Kapıdan gelen anahtar sesiyle başımı çevirip kim olduğuna baktım. Aslında bakmama gerek de yoktu çünkü savrulan bir ayakkabı vakasıyla Elif geldiğini belli etmişti. Ardından içeri giren Gül'se yine hanımefendiliğinden hiçbir ödün vermeden zarifçe ayakkabılarını çıkarıp kenara koymuştu.

Sanırsın buna evde annesi zarafet dersleri için özel hoca tutmuş.

"Yemekte ne var?" diye seslendi Elif.

"Dünden kalan makarnayı yeriz," dedim istemeye istemeye.

"Dün de öyle söylemiştin Esra. Ayrıca o makarna dünden kalmadı. Ondan önceki günden kaldı."

"Neyse ne."

İkisi de mutfağa girip kendilerini sandalyelere bırakırken ben ısıtıcının kaynama sesiyle ayağa kalktım. Demliği ocağın üzerine koyup çayı demledim çünkü sallama çaydan pek haz etmezdim. Bir Karadenizli o çayın hakkını verirdi.

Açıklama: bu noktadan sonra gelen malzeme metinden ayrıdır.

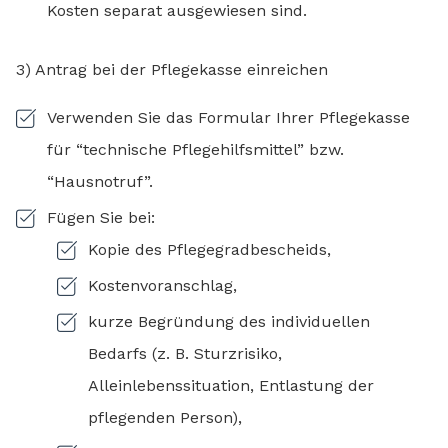
Kosten separat ausgewiesen sind.
3) Antrag bei der Pflegekasse einreichen
Verwenden Sie das Formular Ihrer Pflegekasse
für “technische Pflegehilfsmittel” bzw.
“Hausnotruf”.
Fügen Sie bei:
Kopie des Pflegegradbescheids,
Kostenvoranschlag,
kurze Begründung des individuellen
Bedarfs (z. B. Sturzrisiko,
Alleinlebenssituation, Entlastung der
pflegenden Person),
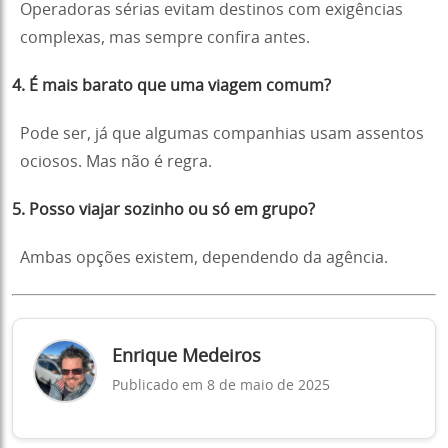
Operadoras sérias evitam destinos com exigências
complexas, mas sempre confira antes.
4. É mais barato que uma viagem comum?
Pode ser, já que algumas companhias usam assentos
ociosos. Mas não é regra.
5. Posso viajar sozinho ou só em grupo?
Ambas opções existem, dependendo da agência.
Enrique Medeiros
Publicado em 8 de maio de 2025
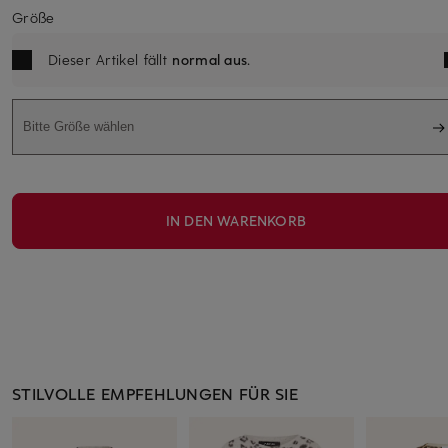
Größe
Dieser Artikel fällt
normal aus
.
Bitte Größe wählen
IN DEN WARENKORB
STILVOLLE EMPFEHLUNGEN FÜR SIE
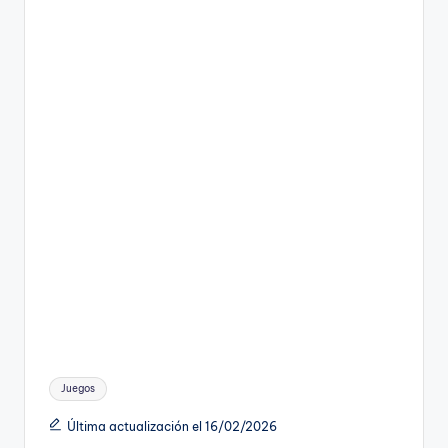
Etiquetas:
Juegos
Última actualización el 16/02/2026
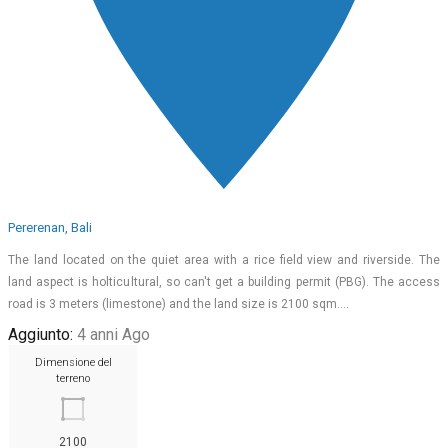
Pererenan, Bali
The land located on the quiet area with a rice field view and riverside. The
land aspect is holticultural, so can't get a building permit (PBG). The access
road is 3 meters (limestone) and the land size is 2100 sqm.…
Aggiunto:
4 anni Ago
Dimensione del
terreno
2100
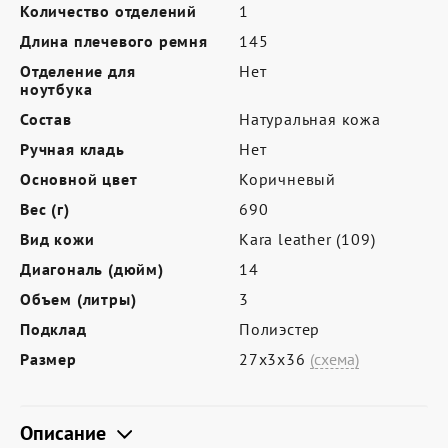
Где купить
Количество отделений
1
Длина плечевого ремня
145
Партнерам
Отделение для
Нет
Контакты
ноутбука
Состав
Натуральная кожа
Программа лояльности
Ручная кладь
Нет
Политика обработки персональных
Основной цвет
Коричневый
данных
Вес (г)
690
Вид кожи
Kara leather (109)
Диагональ (дюйм)
14
Объем (литры)
3
Подклад
Полиэстер
Размер
27х3х36
(схема)
Описание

"Ne yiyeceğiz?" diye yakındı Elif. "Ne yiyeceğiz arkadaşlar? Bu durum ciddi! Olağanüstü hal ilan ediyorum!"

Gül bir kaç saniye düşünceli bir şekilde dudağını kemirdi. Gözlerinde bir ışık parlarken masaya doğru eğilip "Herkes cebindeki parayı çıkarsın," dedi.

Elimi ceketimin cebine sokup olan ne varsa çıkardım. 5 TL, 25 kr. Elif de masaya bir kaç bozukluk çıkardı. 5 TL, 10 kr. Gül'den de 4 TL çıktı.

Soru şuydu: Üç arkadaşın paralarının toplamı Burger King'de bir menü bile zar zor alırken ne alırlarsa doyarlardı?

"Pirinç var mı?" dedi Gül.

"Var. Ne olacak?" dedim.

"Tavuklu pilav yapalım." Birden neşeyle havaya fırlayıp "Tavuk alıp geliyorum," dedi. Ayakkabılarını ışık hızıyla giyinip o hanımefendi kız adeta günlerce aç bırakılmış bir leopar edasıyla gözden kayboldu.

Elif'in de gözleri parlamaya başlamıştı çünkü bir sünnet düğününe dalmaksınız tavuklu pilav yemek bizim için lüks sayılırdı ki sünnet düğününe dalıp tavuklu pilav yemişliğimizde vardı. Kredi günü yakındı ve biz de şu an meteliğe kurşun atıyorduk. Ailemin durumu çok kötü değildi. Diğerlerinin de öyle. Yine de onlara çok yük olmamak için çok para istemiyorduk. Zaten üçümüzde öğrenim kredisi alıyorduk. Elif ise part time bir kafede çalışıyordu. Ben de bir kaç kez çalışmayı denemiştim ama sonunda çenem yüzünden şutlanmam uzun sürmemişti. Şimdi ise yine en yakın zamanda bir iş bulmam gerekiyordu.